While Ranger undoubtedly provides a capacity boost to researchers, increasing the accuracy and scope of existing projects, it also is a stimulus to new questions, new approaches and a more probing analysis of the physical world.

“We and all the other groups that depend largely on supercomputer centers are going to see a big increase in the time available,” said Dr. Doug Toussaint, a professor of physics at The University of Arizona. “When this has time to sink in, we’ll all be doing more accurate work and perhaps approaching problems that we wouldn’t have thought of trying before.”

The order of magnitude increase in computing time also means simulations are no longer limited to a single, make-or-break run.

“Someone’s going to get to run a landmark case, and then they’re going to look at the output and see if they can do better,” Schulz said. “That’s going to lead to breakthrough science because it’s the first time that researchers will be able to run at such a large scale and be able to do it with frequency.”
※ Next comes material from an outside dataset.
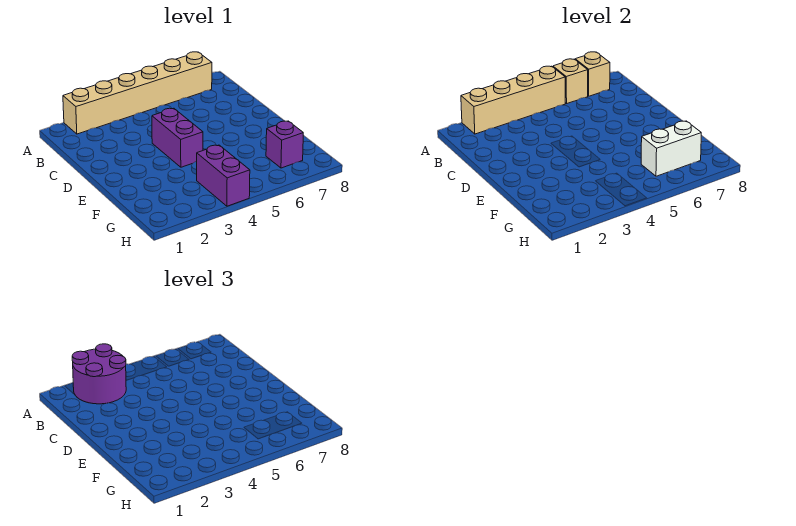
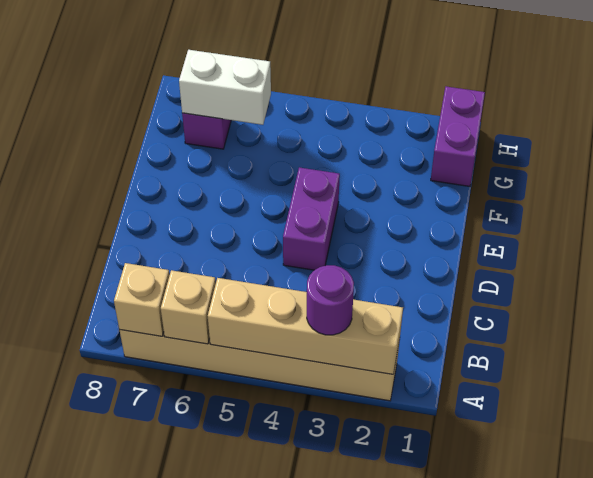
purple 2x2 round brick [72,344,126,404] -> purple 1x1 round brick [307,265,354,335]
purple 1x2 brick [197,145,250,206] -> purple 1x2 brick moved to [431,86,485,186]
With one of the lowest cost-per-flop ratios of any high-end system, Ranger is seen as a tremendous economic stimulator, propelling leading-edge science and technology forward and keeping the U.S. competitive. If petascale resources open up brand new avenues of research, as is believed, NSF’s funding will be repaid with breakthrough discoveries far in excess of their price tag.

Designed for the Future

Scientists say there is another important reason to build systems of this scale. Ranger provides a research and development platform for future technologies that will affect us all. Just as today’s laptops are more powerful than the fastest supercomputers 20 years ago, so too will the computers of tomorrow be far more powerful than Ranger. As massive parallel computer architectures of the kind seen on HPC systems become commonplace in the coming years, the work of optimizing the interactions among tens of thousands of processors has great social and economic importance.

“It looks like a lot of what scientists are doing is esoteric and limited to a niche area,” Ghattas said. “But the reality is that developing new mathematical models, new computational algorithms, new software implementations that can best harness these thousands of processors-that technology trickles down.”

The trickle-down effect extends the benefits of Ranger from a small community of leading-edge scientists to the public, who will inherit the solutions developed on these high-end, specialized systems.

After lobbying for a system of this scale for more than a decade, researchers now have a tool to catalyze and accelerate discovery throughout science.

“This is going to pay tremendous dividends to the computational science community,” Ghattas said. “But now, the ball is in our court. We have to deliver.”

“We have an obligation to ensure that Ranger is a tremendously useful investment,” Boisseau said. “We have no doubt that over its four-year life cycle, a massive amount of research will be enabled by this system. It is our responsibility to make sure that the system is as effective as possible for groundbreaking research on a daily basis.”

Ranger will be officially dedicated in a ceremony on Feb. 22.